Un cap est néanmoins franchi avec des actions comme celle de lundi soir, car derrière l’homme public, le candidat qui défend une orientation politique (à laquelle il n’y a rien à redire au fait de s’y opposer), c’est la personne qui est ciblée ainsi que ses proches. Si du côté des militants, on cherchait à minimiser sur les réseaux sociaux hier soir l’action, évoquant « une visite de courtoisie », celle-ci n’est pas tolérable en démocratie et laisse craindre une surenchère.

On peut rejeter une réforme et s’y opposer, on peut accuser le gouvernement d’un passage en force via le 49.3 (bien que celui-ci soit inscrit dans la constitution et fait donc partie du processus démocratique de nos institutions), néanmoins les pressions et invectives sur les personnes ne sont pas acceptables et entraînent un peu plus la démocratie dans une crise dont elle peinera à se relever.

Haro sur Emmanuel Denis

Comme dans une partie de billard, l’écho de cette action se fait en plusieurs bandes. Benoist Pierre et ses soutiens n’ont pas manqué dès hier soir, de dénoncer les agissements et d’accuser à demi-mots pour certains ou à s’interroger pour d’autres (revenant un peu au même) sur le bénéfice pour la liste « Pour Demain, Tours 2020 » d’Emmanuel Denis, mettant notamment en avant le soutien de la France Insoumise, parti d’opposition le plus virulent à l’encontre de la politique gouvernementale.

L’argument est éculé mais ces dernières semaines il revient de plus en plus, jetant l’opprobre sur le candidat écologiste attaqué donc sur le soutien de la France Insoumise et par amalgame avec une partie de l’extrême-gauche, plus adepte des actions dans la rue que du débat démocratique. Un argument repris également par Christophe Bouchet, dans une certaine stratégie de diabolisation de son opposant écologiste.

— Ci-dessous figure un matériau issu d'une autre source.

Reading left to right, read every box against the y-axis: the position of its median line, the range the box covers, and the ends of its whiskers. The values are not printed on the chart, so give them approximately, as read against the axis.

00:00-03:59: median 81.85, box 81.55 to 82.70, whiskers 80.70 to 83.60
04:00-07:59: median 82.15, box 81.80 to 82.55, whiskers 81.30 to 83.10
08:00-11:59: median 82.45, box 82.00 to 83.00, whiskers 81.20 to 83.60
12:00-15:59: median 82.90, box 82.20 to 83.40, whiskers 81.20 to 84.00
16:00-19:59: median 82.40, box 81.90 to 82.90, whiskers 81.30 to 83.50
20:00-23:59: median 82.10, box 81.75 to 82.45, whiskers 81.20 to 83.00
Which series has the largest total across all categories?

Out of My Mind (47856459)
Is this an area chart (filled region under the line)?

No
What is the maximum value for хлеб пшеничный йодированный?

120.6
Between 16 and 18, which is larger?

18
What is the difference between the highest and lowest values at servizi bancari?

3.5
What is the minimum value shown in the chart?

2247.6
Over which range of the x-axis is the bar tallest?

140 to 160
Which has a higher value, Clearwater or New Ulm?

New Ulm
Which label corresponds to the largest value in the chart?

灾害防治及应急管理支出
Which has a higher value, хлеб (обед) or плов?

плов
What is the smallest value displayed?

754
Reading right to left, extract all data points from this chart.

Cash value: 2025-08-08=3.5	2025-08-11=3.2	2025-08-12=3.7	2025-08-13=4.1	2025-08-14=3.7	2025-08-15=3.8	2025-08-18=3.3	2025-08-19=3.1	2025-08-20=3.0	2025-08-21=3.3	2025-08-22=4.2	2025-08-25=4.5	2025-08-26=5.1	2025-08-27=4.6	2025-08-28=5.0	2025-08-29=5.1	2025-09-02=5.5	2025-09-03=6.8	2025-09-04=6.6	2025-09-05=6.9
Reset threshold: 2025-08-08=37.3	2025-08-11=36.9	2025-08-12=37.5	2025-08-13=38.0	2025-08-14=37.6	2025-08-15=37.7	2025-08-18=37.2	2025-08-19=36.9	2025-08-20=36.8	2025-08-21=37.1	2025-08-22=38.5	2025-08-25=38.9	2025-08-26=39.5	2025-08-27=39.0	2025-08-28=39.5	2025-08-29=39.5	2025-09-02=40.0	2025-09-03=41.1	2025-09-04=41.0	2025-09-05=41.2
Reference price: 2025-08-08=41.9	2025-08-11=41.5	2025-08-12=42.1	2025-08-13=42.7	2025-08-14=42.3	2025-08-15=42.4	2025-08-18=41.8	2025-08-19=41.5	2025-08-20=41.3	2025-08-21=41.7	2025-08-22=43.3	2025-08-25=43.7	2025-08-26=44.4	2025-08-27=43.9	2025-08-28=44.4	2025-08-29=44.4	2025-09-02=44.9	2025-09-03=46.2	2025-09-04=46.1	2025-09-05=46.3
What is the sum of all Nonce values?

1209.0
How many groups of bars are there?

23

Mais cet argument, qu’il soit utilisé par stratégie politique ou par méconnaissance des mécanismes des mouvements de gauche (difficile d’affirmer que les militants d’extrême gauche voteront pour Emmanuel Denis et sa liste comprenant notamment des socialistes), conduit également à un jeu trouble qui décrédibilise là-aussi la parole publique.

Ce mardi matin, plusieurs membres de « Pour Demain, Tours 2020 », à commencer par Emmanuel Denis ont condamné l’action de ce lundi soir.

A moins de 15 jours du scrutin, espérons que les esprits s’apaisent et le débat de fonds puisse se faire, arguments contre arguments, programmes contre programmes, car c’est bien cela que Les Tourangeaux attendent pour désigner celles et ceux qui dirigeront la ville ces six prochaines années.